María Antonieta Solórzano
25 de mayo de 2014 - 03:00 a. m.

No me dejes pedir protección frente al peligro sino valor para afrontarlo. No me dejes suplicar que se calme mi dolor sino que tenga ánimo para dominarlo: Rabindranath Tagore.

El encuentro con la muerte nos encoge el corazón. Nos cuesta trabajo aceptar que ella es inherente a la existencia, que para morir nacemos.

Cuando admitimos que, aunque fallecer es un destino inevitable, el amor puede sobrevivir, nuestro mundo adquiere un nuevo significado: la serenidad y la gratitud.

Si entramos en paz con la propia muerte, nuestra misión se vuelve un imperativo.
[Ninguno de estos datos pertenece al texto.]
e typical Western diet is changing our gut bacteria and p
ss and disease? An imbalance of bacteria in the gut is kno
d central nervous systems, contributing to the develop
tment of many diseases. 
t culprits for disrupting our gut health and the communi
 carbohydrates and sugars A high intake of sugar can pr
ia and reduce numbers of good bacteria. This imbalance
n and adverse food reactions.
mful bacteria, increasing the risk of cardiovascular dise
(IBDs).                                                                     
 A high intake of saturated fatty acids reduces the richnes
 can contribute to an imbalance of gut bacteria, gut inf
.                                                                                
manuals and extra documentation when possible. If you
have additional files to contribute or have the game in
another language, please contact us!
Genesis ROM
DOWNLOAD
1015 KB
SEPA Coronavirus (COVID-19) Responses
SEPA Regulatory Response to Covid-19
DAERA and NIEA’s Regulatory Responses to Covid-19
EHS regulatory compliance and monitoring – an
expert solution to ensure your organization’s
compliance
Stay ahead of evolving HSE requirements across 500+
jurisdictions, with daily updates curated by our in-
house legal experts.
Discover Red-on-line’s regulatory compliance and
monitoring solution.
Pero cuando la tarea es trascender, la partida de un ser querido, hijo, hermana o cónyuge se torna sobrecogedora porque llega a cuestionar la posibilidad de volver a la alegría.
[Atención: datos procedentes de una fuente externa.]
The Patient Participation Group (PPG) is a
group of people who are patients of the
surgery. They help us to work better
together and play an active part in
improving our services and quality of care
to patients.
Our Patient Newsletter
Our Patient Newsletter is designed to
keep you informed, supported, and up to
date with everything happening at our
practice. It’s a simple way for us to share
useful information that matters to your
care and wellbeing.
Nos preguntamos: ¿será posible mantener el espíritu dispuesto a la celebración de la vida cuando el amado ha muerto?

Como el deseo de continuar abrazando o consintiendo al que ya no está no puede realizarse, el corazón se congela y el mundo se torna gris, a menos que encontremos una vía hacia la gratitud.

Una joven que había perdido a su hermano hace un año me relató lo siguiente: “Ayer era el primer aniversario de su fallecimiento. Empecé el día llena de dolor. Inundada en llanto, salí a un parque a esperar a un primo.

Allí comencé a recordar muchas de las cosas difíciles y maravillosas que había compartido con mi hermano. Poco a poco fui sintiendo que algo en mí cambiaba, el dolor desgarrador cedía, mi corazón comenzaba a derretirse.

Resurgía el gran amor hacia él y mientras éste se instalaba en mi interior dejé de sentirme sola. ¡Podía seguir amándolo aunque estuviera ausente! Donde quiera que habitara su espíritu ahora me acompañaba.

Mi primo llegó y me contó que acababa de recibir la noticia de que unos asuntos que estaban totalmente trabados hacía meses, ‘milagrosamente’ se habían resuelto. Me sonreí. Mi hermano hacía esas cosas.

Me embargaban la gratitud y la serenidad al vislumbrar que el amor convierte la vida en una bendición”. Y es que sentir amor transforma la vida en una celebración sagrada, especialmente si lo sentimos por el que ya no está.

Cuando nos despedimos de un ser amado podemos elegir entre vivir el resto de nuestros días conscientes de su ausencia y llenos de un dolor que al desgarrarnos nos aleja de la alegría. O, lentamente, como nuestra joven, permitir que el dolor nos abra el corazón y al revivir el amor por el que murió descubrir que la soledad y el abandono no existen.

Pero, sobre todo, que si el amor sobrevive a la muerte, la gratitud y la serenidad pueden guiar nuestro camino e iluminar nuestra cotidianidad.